Tag Archives: Shooting Season

‘Shooting Season,’ by David J. Gatward

I read and reviewed the first three Inspector Harry Grimm novels previously, and liked them. Somehow the series fell off my radar. But I picked up the fourth book, Shooting Season, recently, and found it still worked for me.

Harry Grimm has a face that literally scares people – due to an IUD explosion during his service as a paratrooper. He was a detective in the city of Bristol, but was seconded up to rural Wensleydale in Yorkshire when the local inspector went on leave. That leave has been extended, and Harry is discovering he quite likes the place. He likes the fresh air, the scenery, and the people. His team (they have no actual police station, but operate out of the community center) is low-key but smart and professional, and they’ve taken to him.

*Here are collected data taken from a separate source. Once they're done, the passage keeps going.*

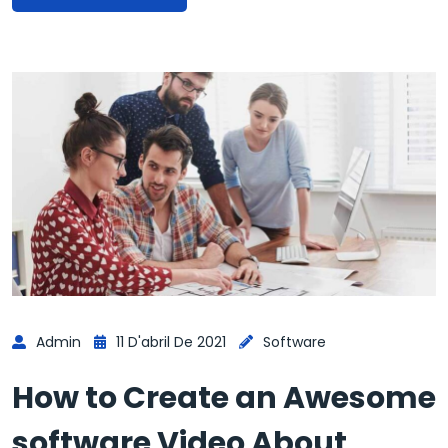
Admin
11 D'abril De 2021
Software
How to Create an Awesome
software Video About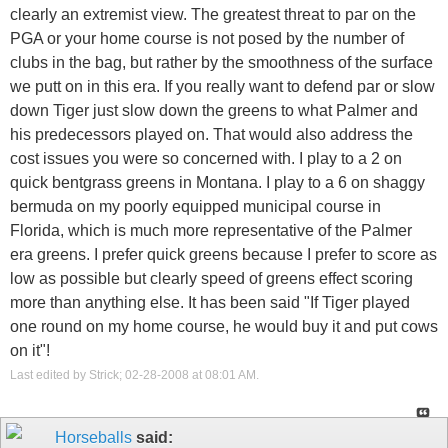
clearly an extremist view. The greatest threat to par on the
PGA or your home course is not posed by the number of
clubs in the bag, but rather by the smoothness of the surface
we putt on in this era. If you really want to defend par or slow
down Tiger just slow down the greens to what Palmer and
his predecessors played on. That would also address the
cost issues you were so concerned with. I play to a 2 on
quick bentgrass greens in Montana. I play to a 6 on shaggy
bermuda on my poorly equipped municipal course in
Florida, which is much more representative of the Palmer
era greens. I prefer quick greens because I prefer to score as
low as possible but clearly speed of greens effect scoring
more than anything else. It has been said "If Tiger played
one round on my home course, he would buy it and put cows
on it"!
Last edited by Strick; 02-28-2008 at
08:01 AM
.
Horseballs
said:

Charlie Baker is a bestselling thriller writer, famously arrogant and hard to work with. Because his latest work is set in a shooting lodge in Yorkshire, his agent (and former lover) has set up a “shooting” (clay pigeons) weekend in the area. But at a kick-off bookstore reading, a fan stands up to accuse Charlie of using a ghost writer. What makes this even more awkward is that it happens to be true – Charlie’s “editor,” also visiting at the lodge, does in fact do most of the work. Also present are Charlie’s elderly accountant, his young female assistant, and a couple shabby-nobility hangers-on.

After the fiasco at the reading, Charlie gets more drunk than usual, and clashes with most of his “friends.” In the middle of the night he’s seen driving off, and the next day his body is found in a field near his crashed Porsche, his head literally blown off by a shotgun. At first it looks like suicide, but the mechanics of this shotgun make that impossible.

There’s no lack of plausible suspects, but everybody has an alibi. Inspector Grimm will need to do some heavy thinking on this one. But he’ll also need to think about his own greatest mystery – what to do about his criminal father, who killed his mother.

These books are pretty low-key, almost “cozy,” but with an edge. I like them a lot.